What Hurts About a Wrongful Conviction
Robert Johnson isn't alone in being wrongfully punished after being lied about
Pain can lead people to act destructively and self destructively yet it can also result in some people being strongly led to help others who have suffered.
Robert Johnson is one of them. Wrongfully convicted and unjustly punished for nearly 30 years, Johnson was released from prison recently and his comments are notable and attention worthy.
Johnson’s conviction was vacated, in large part to the committed assistance he received from The Exoneration Project.
"I am just thankful that we got in front of a judge that was honorable, that was fair and finally put an end to this nightmare," he said. "This hell on earth."
Many will gloss over the specifics of what Johnson communicated. We assume, falsely, that all judges are ethical and honorable. No profession is immune from corruption. We, as disaffected observers, don’t see and feel the “nightmare” and “hell on earth” that it is to be wrongfully punished on multiple levels.
So we largely or fully ignore or dismiss it.
Johnson was 16 years old when he was arrested. Think about it, if that happened to us or a loved one or a good friend.
Why didn’t he speak up?
"I tried,” Johnson said, repeating what so many other people who end up punished for what they objectively, factually, didn’t do. “I screamed, with nobody listening to me.”
Imagine that depth of pain and lasting, excruciating trauma. You’re telling the truth and people not only don’t want to give you the time the day, not only don’t trust what you’re saying, they rigidly, arrogantly disbelieve you.
Until someone goes through that experience, they cannot know how it affects the mind and rest of the body emotionally, psychologically and physically. It is undoubtedly a critical injury and PTSD.
We’re taught to ask for help — and that truth and good people —- especially those entrusted to do the right thing, will be there for us. That’s simply not an absolute.
Sometimes, it’s worse, it’s a lie.
Johnson, however, didn’t give in and give up.

"No matter how many 'no's' I got, I got one ‘yes’ and that's when things started changing," he said. He kept trying, regardless of the past failures and odds to the often-corrupt nature of society.
Now freed, Johnson isn’t just thinking about himself. He’s not forgotten others.
"I would really like to start making the world more conscious of, there are a lot of people in prison for things they did not do," Johnson said.
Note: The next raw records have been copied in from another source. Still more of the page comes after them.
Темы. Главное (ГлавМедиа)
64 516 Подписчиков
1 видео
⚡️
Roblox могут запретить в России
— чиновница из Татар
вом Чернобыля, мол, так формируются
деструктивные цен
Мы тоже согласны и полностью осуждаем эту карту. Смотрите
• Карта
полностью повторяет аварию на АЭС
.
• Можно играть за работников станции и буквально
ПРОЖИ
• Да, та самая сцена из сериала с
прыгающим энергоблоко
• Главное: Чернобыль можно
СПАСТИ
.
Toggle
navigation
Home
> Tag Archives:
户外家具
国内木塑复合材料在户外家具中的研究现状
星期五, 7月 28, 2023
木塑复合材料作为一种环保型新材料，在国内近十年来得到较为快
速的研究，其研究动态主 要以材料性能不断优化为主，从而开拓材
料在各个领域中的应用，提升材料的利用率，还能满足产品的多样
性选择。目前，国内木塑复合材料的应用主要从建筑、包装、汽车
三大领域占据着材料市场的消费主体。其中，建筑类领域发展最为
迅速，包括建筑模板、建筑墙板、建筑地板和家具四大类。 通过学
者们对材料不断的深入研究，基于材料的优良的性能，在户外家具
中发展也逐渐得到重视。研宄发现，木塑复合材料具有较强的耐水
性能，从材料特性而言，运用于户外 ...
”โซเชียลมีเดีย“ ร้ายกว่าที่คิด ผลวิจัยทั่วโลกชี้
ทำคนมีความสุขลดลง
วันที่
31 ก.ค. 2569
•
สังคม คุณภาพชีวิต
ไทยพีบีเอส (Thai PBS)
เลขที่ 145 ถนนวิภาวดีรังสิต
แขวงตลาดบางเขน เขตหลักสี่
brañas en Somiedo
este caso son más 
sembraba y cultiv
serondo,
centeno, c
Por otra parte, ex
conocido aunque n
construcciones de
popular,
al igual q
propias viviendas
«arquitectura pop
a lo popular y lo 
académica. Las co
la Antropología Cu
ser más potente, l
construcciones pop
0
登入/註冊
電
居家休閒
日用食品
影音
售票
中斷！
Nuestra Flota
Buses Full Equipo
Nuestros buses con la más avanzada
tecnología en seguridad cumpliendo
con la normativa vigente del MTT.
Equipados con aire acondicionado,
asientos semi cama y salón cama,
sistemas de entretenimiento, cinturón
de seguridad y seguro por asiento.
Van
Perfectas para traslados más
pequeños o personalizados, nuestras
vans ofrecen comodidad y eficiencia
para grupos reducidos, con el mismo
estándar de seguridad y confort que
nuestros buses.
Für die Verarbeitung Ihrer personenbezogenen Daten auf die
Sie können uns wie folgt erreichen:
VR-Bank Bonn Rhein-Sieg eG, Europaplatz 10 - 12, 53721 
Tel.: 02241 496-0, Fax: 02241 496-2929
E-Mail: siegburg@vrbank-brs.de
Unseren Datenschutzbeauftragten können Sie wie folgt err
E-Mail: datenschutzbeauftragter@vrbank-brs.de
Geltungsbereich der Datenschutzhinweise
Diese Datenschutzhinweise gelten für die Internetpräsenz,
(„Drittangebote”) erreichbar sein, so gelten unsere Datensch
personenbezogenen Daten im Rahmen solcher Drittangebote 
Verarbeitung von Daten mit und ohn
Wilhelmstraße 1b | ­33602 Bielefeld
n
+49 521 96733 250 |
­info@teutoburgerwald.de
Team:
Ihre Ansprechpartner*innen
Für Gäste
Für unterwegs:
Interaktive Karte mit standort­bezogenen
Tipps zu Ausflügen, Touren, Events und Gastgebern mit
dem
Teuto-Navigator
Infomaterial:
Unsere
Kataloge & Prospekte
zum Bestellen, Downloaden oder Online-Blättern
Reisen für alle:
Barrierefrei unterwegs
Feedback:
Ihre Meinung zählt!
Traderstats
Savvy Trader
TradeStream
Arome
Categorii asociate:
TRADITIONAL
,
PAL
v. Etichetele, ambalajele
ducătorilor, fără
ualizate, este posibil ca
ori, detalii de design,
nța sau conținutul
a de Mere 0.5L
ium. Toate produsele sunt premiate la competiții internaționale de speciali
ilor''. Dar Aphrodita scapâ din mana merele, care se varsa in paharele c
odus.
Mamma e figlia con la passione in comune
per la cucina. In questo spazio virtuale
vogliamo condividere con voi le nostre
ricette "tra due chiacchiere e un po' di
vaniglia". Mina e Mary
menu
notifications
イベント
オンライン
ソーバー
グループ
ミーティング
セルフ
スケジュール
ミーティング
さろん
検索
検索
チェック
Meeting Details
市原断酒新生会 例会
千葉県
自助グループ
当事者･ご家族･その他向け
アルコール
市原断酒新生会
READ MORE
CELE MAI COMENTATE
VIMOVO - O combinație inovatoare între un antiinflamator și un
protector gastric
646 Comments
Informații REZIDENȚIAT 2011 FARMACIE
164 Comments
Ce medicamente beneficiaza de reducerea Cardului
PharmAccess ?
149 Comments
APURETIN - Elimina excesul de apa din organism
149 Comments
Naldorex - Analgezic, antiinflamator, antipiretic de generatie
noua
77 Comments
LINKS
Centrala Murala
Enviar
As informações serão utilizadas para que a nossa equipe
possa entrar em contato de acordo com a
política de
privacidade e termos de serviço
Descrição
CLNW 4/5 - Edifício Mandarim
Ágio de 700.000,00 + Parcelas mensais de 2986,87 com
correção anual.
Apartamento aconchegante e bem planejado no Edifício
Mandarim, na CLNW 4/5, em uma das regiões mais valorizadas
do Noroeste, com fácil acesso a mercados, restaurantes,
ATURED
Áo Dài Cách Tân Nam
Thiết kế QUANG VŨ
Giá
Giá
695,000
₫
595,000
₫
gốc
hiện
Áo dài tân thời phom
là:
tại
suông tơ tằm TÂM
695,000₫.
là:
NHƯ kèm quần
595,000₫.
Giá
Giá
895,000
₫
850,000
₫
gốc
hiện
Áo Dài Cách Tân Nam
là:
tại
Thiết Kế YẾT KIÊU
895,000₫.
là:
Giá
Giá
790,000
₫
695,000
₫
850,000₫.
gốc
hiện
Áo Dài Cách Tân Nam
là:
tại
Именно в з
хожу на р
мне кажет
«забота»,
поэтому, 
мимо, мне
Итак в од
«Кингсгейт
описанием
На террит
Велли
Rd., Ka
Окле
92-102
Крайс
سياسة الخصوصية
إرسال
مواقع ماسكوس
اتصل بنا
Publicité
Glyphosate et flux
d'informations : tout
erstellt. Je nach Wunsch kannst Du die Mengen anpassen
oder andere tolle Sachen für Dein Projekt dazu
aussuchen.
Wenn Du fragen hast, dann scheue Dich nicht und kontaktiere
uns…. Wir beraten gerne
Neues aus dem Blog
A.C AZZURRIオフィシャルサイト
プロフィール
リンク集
Hogwash, most of society will say, especially if they or people they love or otherwise cared about have been victimized. “They all say they’re innocent.” That’s true, most all of them do. There are liars in prison and outside of prison.
There are violent people who belong in prison and violent, with authority and power, people living well in society.
Yes, there are those who are incarcerated who did do what they’ve been convicted of doing and many of them should not ever be released. Then, there is the highly uncomfortable truth there exists prisoners (and people not incarcerated) who didn’t do what they were convicted of doing.
It’s also true that there are individuals and groups outside of prison who long ago deserved to be incarcerated, yet they are not even on the radar of the legal authorities or the general public.
Megan Richardson, a staff attorney at The Exoneration Project, talked about Johnson.
"I mean, Robert's case is really stunning, because it really starts to make you wonder, how did he ever get convicted?" she said. "The state's entire case against Robert at trial was the incentivized testimony of a young juvenile defendant, and that's frankly it."
Witnesses implicated a different person in murder, a person that is now deceased.
Johnson's family knows what was taken from him and them.
"He missed out on a lifetime of experiences that he can never regain again... he can never get that time back," Johnson's aunt, Cynthia Booker said.
The punishment hurt on a granular level in many ways.
"The air is so much different. In prison, it’s suffocating, oppressive. It's dehumanizing,” Johnson said. “It smells like misery and death. Out here, in the free world, it doesn’t smell that way.”